Quantum information processing in Fock space

© Lorenzo Nocchi

Generally speaking, communication is the process of transmitting a message (information) from a sender to a receiver. We usually think of sending physical information, i.e. a message embodied in an information carrier and sent as a signal, such as voltage signals, speech, video or radar. In the classical world, physical systems that carry information obey the laws of classical physics. For example, electromagnetic signals propagate in space according to Maxwell’s equations, thus the speed of information transfer is fundamentally limited to that of light. Similarly, in radio communications, information flows from a radio emitter to the radio receiver but not vice-versa, as it follows from the causality principle.
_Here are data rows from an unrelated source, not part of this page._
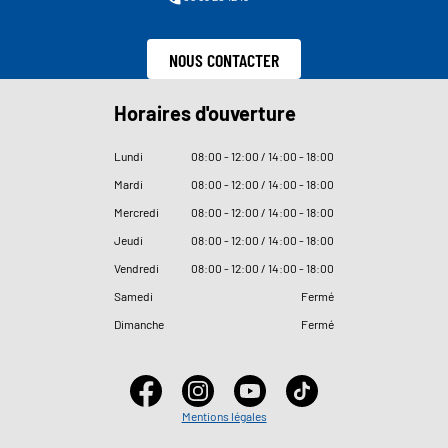
NOUS CONTACTER
Horaires d'ouverture
Lundi
08
:
00 - 12
:
00 / 14
:
00 - 18
:
00
Mardi
08
:
00 - 12
:
00 / 14
:
00 - 18
:
00
Mercredi
08
:
00 - 12
:
00 / 14
:
00 - 18
:
00
Jeudi
08
:
00 - 12
:
00 / 14
:
00 - 18
:
00
Vendredi
08
:
00 - 12
:
00 / 14
:
00 - 18
:
00
Samedi
Fermé
Dimanche
Fermé
Mentions légales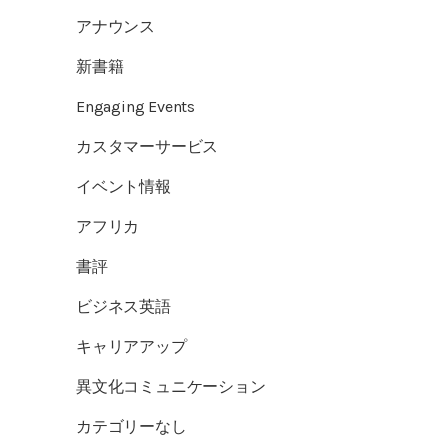
アナウンス
新書籍
Engaging Events
カスタマーサービス
イベント情報
アフリカ
書評
ビジネス英語
キャリアアップ
異文化コミュニケーション
カテゴリーなし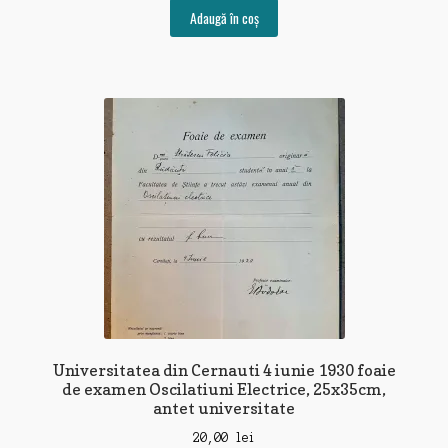
Adaugă în coș
Universitatea din Cernauti 4 iunie 1930 foaie
de examen Oscilatiuni Electrice, 25x35cm,
antet universitate
20,00
lei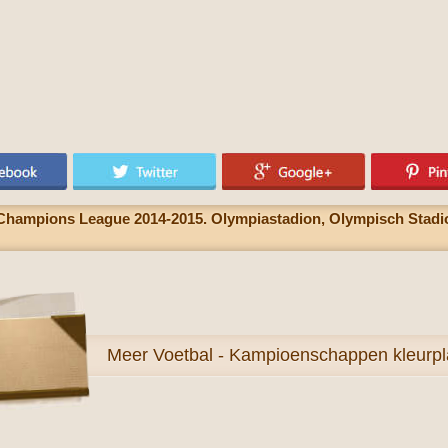
hampions League 2014-2015. Olympiastadion, Olympisch Stadion i
Meer
Voetbal - Kampioenschappen kleurpl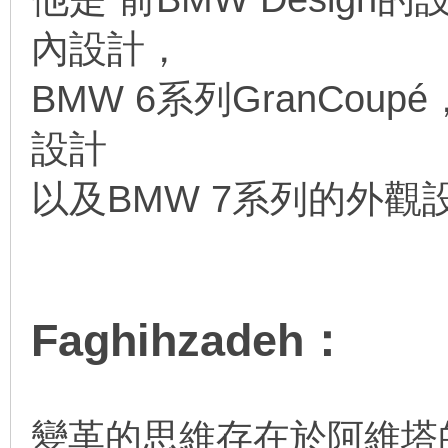
內設計，
BMW 6系列GranCoupé，
設計
以及BMW 7系列的外觀
Faghihzadeh：
變革的思維存在於阿維塔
In other words, abilities and limitations of communication and information processing in general are governed by the laws of physics. From that perspective, quantum physics together with its counterintuitive principles allows for novel possibilities that are not permissible in classical world. Encoding, transmitting and decoding information carried by quantum systems enables distant parties to beat the limits fundamentally imposed by the laws of classical physic.

In our recent work [SD17] we have studied the model of limited communication, i.e. the communication restricted to a) a finite number of information carriers, and b) finite speed of propagation. When the distant parties use a single classical particle to communicate, they are restricted to “one-way signaling”, as the particle can carry information in one direction only. We analyzed the corresponding quantum scenario, where the parties communicate via a single quantum particle prepared in superposition of different spatial locations. We have shown that such a scenario results in “two-way signaling”, which is impossible in classical physics (visit here for the media coverage). Our framework does not assume (a priori) the use of quantum entanglement, in contrast to majority of known quantum information tasks and protocols. Such a phenomenon is essentially enabled by the “particle-vacuum” entanglement, which is an intrinsic feature of the Fock space. In a subsequent work [MMD+18], we have shown that such entanglement can be used for secure and anonymous communication. These results indicate that information-processing in Fock space can offer novel possibilities. Our main goal is continue the investigation in this direction with the main focus on quantum communication in Fock space.

References

[SD16] F. del Santo and B. Dakić, Two-way communication with a single quantum particle, Phys. Rev. Lett. 120, 060503 (2018). 
[MMD+18] F. Massa, A. Moqanaki, F. Del Santo, B. Dakić, and P. Walther, Experimental two-way communication with one photon, arXiv:1802.05102 (2018).